EXERCISE DETAILS:
When you retype the entries, keep each one exact and leave out the pictures.

DATA SECTION: Begin

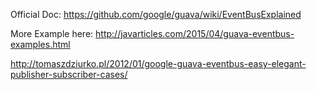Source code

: Official Doc: https://github.com/google/guava/wiki/EventBusExplained

More Example here: http://javarticles.com/2015/04/guava-eventbus-examples.html

http://tomaszdziurko.pl/2012/01/google-guava-eventbus-easy-elegant-publisher-subscriber-cases/
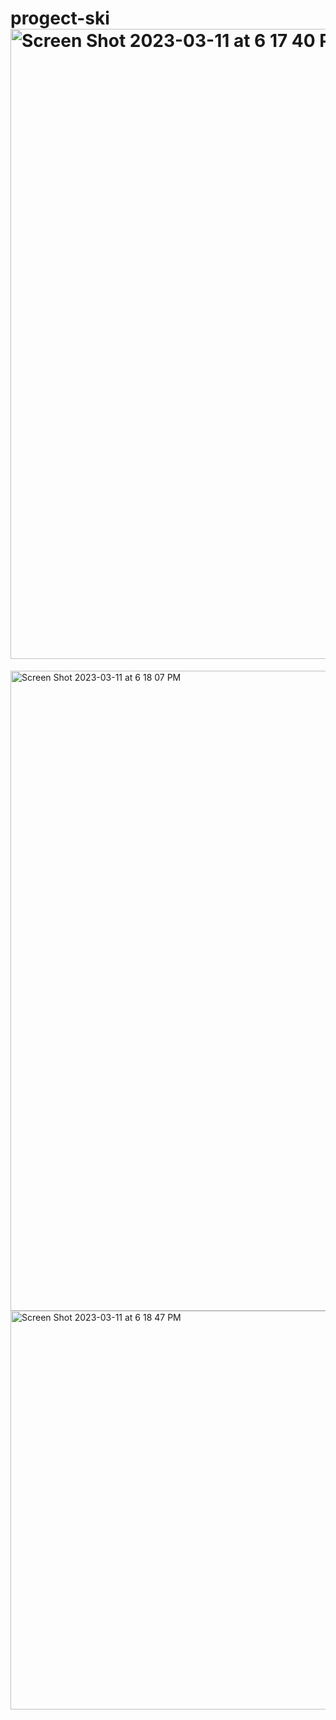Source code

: # progect-ski<img width="1008" alt="Screen Shot 2023-03-11 at 6 17 40 PM" src="https://user-images.githubusercontent.com/40539558/224517375-db9e1b5d-393c-4b1e-b49e-0104d3468b55.png">
<img width="1024" alt="Screen Shot 2023-03-11 at 6 18 07 PM" src="https://user-images.githubusercontent.com/40539558/224517378-b808e032-f355-4273-b9e0-a5c13e990921.png">
<img width="638" alt="Screen Shot 2023-03-11 at 6 18 47 PM" src="https://user-images.githubusercontent.com/40539558/224517379-b6ed7414-4349-4d70-8659-92d5ed6393ec.png">
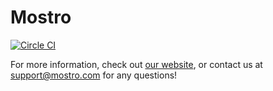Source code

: # Mostro

[![Circle CI](https://circleci.com/gh/mostro/mostro.svg?style=shield)](https://circleci.com/gh/mostro/mostro)

For more information, check out [our website](https://www.mostro.com/), or contact us at [support@mostro.com](mailto:support@mostro.com) for any questions!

DATA SECTION: End

WRITTEN SOLUTION:
Source code

: Official Doc: https://github.com/google/guava/wiki/EventBusExplained

More Example here: http://javarticles.com/2015/04/guava-eventbus-examples.html

http://tomaszdziurko.pl/2012/01/google-guava-eventbus-easy-elegant-publisher-subscriber-cases/
Source code

: # progect-ski<img width="1008" alt="Screen Shot 2023-03-11 at 6 17 40 PM" src="https://user-images.githubusercontent.com/40539558/224517375-db9e1b5d-393c-4b1e-b49e-0104d3468b55.png">
<img width="1024" alt="Screen Shot 2023-03-11 at 6 18 07 PM" src="https://user-images.githubusercontent.com/40539558/224517378-b808e032-f355-4273-b9e0-a5c13e990921.png">
<img width="638" alt="Screen Shot 2023-03-11 at 6 18 47 PM" src="https://user-images.githubusercontent.com/40539558/224517379-b6ed7414-4349-4d70-8659-92d5ed6393ec.png">
Source code

: # Mostro

[![Circle CI](https://circleci.com/gh/mostro/mostro.svg?style=shield)](https://circleci.com/gh/mostro/mostro)

For more information, check out [our website](https://www.mostro.com/), or contact us at [support@mostro.com](mailto:support@mostro.com) for any questions!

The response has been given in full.